++++ EXERCISE MATERIAL
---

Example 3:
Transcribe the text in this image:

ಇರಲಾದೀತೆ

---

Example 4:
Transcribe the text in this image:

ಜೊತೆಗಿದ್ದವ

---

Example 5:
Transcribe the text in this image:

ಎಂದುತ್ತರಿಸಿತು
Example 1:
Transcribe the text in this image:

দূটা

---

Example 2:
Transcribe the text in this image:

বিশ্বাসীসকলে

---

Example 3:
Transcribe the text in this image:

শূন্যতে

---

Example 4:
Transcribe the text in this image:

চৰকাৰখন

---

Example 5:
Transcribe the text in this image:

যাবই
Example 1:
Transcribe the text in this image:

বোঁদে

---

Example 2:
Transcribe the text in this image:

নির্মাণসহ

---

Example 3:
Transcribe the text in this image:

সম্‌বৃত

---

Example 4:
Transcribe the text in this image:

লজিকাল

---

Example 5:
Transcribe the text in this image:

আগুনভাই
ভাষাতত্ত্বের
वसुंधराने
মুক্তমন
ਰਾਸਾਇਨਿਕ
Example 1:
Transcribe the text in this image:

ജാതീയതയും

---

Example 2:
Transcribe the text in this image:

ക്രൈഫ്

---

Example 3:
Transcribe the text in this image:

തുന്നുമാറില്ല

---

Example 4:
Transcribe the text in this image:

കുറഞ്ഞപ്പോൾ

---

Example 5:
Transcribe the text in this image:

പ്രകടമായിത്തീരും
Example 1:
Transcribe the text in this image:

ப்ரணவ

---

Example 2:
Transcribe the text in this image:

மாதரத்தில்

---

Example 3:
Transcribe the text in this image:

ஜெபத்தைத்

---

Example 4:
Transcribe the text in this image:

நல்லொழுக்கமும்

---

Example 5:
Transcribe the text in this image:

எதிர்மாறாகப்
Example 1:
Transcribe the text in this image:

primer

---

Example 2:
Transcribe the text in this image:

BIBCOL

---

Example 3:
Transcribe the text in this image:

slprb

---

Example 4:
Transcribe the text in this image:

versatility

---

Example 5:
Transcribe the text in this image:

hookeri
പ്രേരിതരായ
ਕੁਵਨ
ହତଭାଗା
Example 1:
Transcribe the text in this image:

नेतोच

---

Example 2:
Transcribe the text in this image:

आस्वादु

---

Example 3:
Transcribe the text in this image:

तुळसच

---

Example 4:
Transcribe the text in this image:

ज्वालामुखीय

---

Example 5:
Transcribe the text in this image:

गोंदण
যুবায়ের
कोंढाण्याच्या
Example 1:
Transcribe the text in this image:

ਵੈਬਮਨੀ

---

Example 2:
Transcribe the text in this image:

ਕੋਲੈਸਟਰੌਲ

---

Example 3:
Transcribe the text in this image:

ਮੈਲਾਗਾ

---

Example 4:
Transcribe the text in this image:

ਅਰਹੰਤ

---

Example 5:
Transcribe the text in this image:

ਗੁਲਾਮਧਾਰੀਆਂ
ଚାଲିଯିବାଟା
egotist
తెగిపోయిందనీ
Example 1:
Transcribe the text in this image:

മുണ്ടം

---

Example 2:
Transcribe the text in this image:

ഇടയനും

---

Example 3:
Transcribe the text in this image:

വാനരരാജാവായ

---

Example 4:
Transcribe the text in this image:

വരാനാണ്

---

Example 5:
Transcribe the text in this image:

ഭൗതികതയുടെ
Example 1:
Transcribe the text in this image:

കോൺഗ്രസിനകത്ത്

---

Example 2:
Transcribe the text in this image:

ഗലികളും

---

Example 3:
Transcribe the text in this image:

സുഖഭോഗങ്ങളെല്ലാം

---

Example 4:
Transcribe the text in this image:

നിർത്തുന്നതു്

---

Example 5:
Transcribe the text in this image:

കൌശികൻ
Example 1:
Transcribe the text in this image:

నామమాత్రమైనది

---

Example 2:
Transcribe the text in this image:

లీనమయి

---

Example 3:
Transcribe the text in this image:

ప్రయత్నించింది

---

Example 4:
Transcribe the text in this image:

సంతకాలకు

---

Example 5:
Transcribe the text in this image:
++++++++
* _DIRECTIONS_: Copy out every line from the start of the rows down to and including the line containing "പ്രകടമായിത്തീരും".

* _WRITTEN RESPONSE_:
---

Example 3:
Transcribe the text in this image:

ಇರಲಾದೀತೆ

---

Example 4:
Transcribe the text in this image:

ಜೊತೆಗಿದ್ದವ

---

Example 5:
Transcribe the text in this image:

ಎಂದುತ್ತರಿಸಿತು
Example 1:
Transcribe the text in this image:

দূটা

---

Example 2:
Transcribe the text in this image:

বিশ্বাসীসকলে

---

Example 3:
Transcribe the text in this image:

শূন্যতে

---

Example 4:
Transcribe the text in this image:

চৰকাৰখন

---

Example 5:
Transcribe the text in this image:

যাবই
Example 1:
Transcribe the text in this image:

বোঁদে

---

Example 2:
Transcribe the text in this image:

নির্মাণসহ

---

Example 3:
Transcribe the text in this image:

সম্‌বৃত

---

Example 4:
Transcribe the text in this image:

লজিকাল

---

Example 5:
Transcribe the text in this image:

আগুনভাই
ভাষাতত্ত্বের
वसुंधराने
মুক্তমন
ਰਾਸਾਇਨਿਕ
Example 1:
Transcribe the text in this image:

ജാതീയതയും

---

Example 2:
Transcribe the text in this image:

ക്രൈഫ്

---

Example 3:
Transcribe the text in this image:

തുന്നുമാറില്ല

---

Example 4:
Transcribe the text in this image:

കുറഞ്ഞപ്പോൾ

---

Example 5:
Transcribe the text in this image:

പ്രകടമായിത്തീരും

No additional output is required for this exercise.